- The opening title screen for Azar Ki Ayegi Baraat DVD
- Genre: Comedy drama
- Written by: Syed Mohammad Ahmed
- Directed by: Marina Khan
- Creative director: Tahir Nadeem
- Starring: Bushra Ansari Javed Sheikh Sarwat Gilani Saba Hameed Samina Ahmad Shehryar Zaidi Hassan Niazi Natasha Ali Raheel Butt Sana Askari Uroosa Siddiqui
- No. of episodes: 8

Production
- Executive producer: Nadeem Baig
- Producer: EVERNEW
- Production locations: Karachi, Sindh, Pakistan
- Editor: Khurram A. Siddiqui
- Running time: Approximately 40 Minutes

Original release
- Network: Geo Entertainment
- Release: 30 November – 10 December 2009

= Azar Ki Ayegi Baraat =

2009 Pakistani comedy serial franchise

Azar Ki Ayegi Baraat is a Pakistani comedy-drama from GEO TV. The show features Javed Sheikh, Saba Hameed, Bushra Ansari, Shehryar Zaidi, and Samina Ahmad. The show began to telecast in Pakistan in November 2009.

==Plot==
Azar (Hassan Niazi) is an orphan who lives with his wealthy paternal uncle, Nazeer Chaudhary (Shehryar Zaidi) and his uncle's wife, Saima Chaudhary (Bushra Ansari) in Faisalabad. Saima is an obscure fashion designer and is humorously silly. Shoqat and Saima also have a son, Waqar Chaudhary and a daughter, Dolly. Waqar (better known by his nickname Vicky) is studying in London and is secretly married to a Sikh woman, Neetu, who is expecting. On the other hand, Dolly is a flirt and is interested in her cousin, Azar, even though Azar has refused to marry her.
Azar is betrothed to Sila (Sarwat Gilani).

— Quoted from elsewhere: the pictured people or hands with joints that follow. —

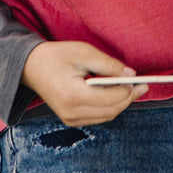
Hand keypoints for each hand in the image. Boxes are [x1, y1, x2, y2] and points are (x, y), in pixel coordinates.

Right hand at [21, 40, 145, 125]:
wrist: (30, 67)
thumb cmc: (56, 56)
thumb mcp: (84, 52)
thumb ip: (109, 65)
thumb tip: (131, 75)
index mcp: (72, 95)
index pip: (110, 99)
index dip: (127, 90)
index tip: (140, 80)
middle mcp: (71, 112)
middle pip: (111, 111)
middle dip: (129, 98)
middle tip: (142, 86)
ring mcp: (70, 119)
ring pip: (107, 116)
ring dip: (121, 103)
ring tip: (132, 88)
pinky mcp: (71, 119)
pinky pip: (98, 117)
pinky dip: (110, 107)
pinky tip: (116, 94)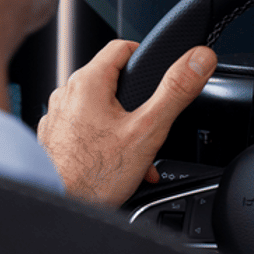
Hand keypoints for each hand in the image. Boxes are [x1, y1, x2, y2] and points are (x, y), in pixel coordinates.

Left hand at [37, 40, 215, 205]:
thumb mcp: (147, 130)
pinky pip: (85, 129)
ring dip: (123, 125)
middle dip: (138, 102)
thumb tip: (199, 59)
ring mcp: (58, 117)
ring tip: (137, 152)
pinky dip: (103, 140)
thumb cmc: (94, 175)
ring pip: (99, 108)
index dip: (146, 56)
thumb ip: (175, 91)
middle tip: (152, 124)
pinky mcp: (54, 138)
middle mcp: (67, 94)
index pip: (122, 47)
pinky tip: (116, 162)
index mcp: (88, 82)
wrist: (60, 206)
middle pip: (111, 80)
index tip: (159, 73)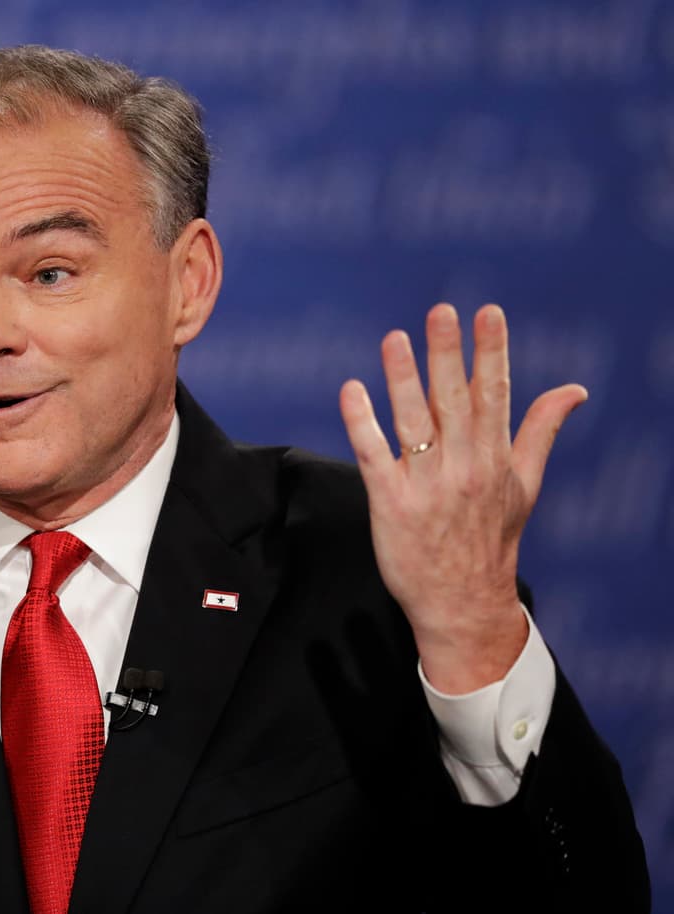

Sila lives in Karachi with her mother, Rabia (Saba Hameed) and her maternal grandmother, Mehr-un-Nisa (Samina Ahmad). Mehr-un-Nisa is the head of her family. Eight years have passed since the separation of Rabia and Sila's father, Faraz Ahmad (Javed Sheikh). They separated due to misunderstandings, and the sceptical and obstinate nature of Rabia. Rabia and Faraz also have another daughter, Ana who is married and detests her father.

It is revealed that Sila is secretly in touch with her father and calls him to attend her marriage against her mother's will. Rabia and Ana are upset to see Faraz at their home, however, Mehr-un-Nisa warmly welcomes him. On the other hand, Waqar arrives in Karachi along with Neetu to attend Azar's marriage. He tells his parents about his marriage when his mother forces him to propose to Laila, Sila's close friend. Faraz and Rabia’s relationship gets more tense, especially after the arrival of Faraz's ex. However, Ana develops a soft corner for her father. Sila gets despondent to realise that her mother's future is gloomy without her father and her parents will never reunite. Sila gets even more heartbroken when she watches a video in which Azar and Dolly are seated close to each other in a restaurant. She is reluctant to marry Azar, for she believes that her marriage will end up like that of her parents. However, Faraz and Rabia’s relationship rekindles just a day before their daughter's wedding and even more during the events of the wedding. Dolly becomes interested in Nabeel, Sila's friend, who was earlier interested in Sila. Finally, Sila happily marries Azar.

==Cast==
- Javed Sheikh as Faraz Ahmad
- Bushra Ansari as Saima Chaudhary
- Samina Ahmad as Mehr-un-Nisa
- Saba Hameed as Rabia Ahmad
- Shehryar Zaidi as Nazeer Ahmed Chaudhary
- Sarwat Gilani as Sila Ahmad/Sila Azar Chaudhary
- Hassan Niazi as Azar Chaudhary
- Sana Askari as Laila Chaudhary
- Natasha Ali as Dolly Memon
- Uroosa Siddiqui as Sukaina Mela
- Sumbul Shahid as Mushtaq's mother
- Raheel Butt as Nabeel
- Mehreen Rafi as Ana

===Guest appearance===
- Marina Khan as Herself
- Arjumand Rahim as Soniya
- Faisal Qureshi as Himself
- Mahnoor Baloch as Herself
- Imran Abbas as Himself

==Broadcast==
Due to the popularity of the series, the series was rerun on the network and later on sister channel, Geo Kahani. In India, the show was aired on Zindagi channel in 2015.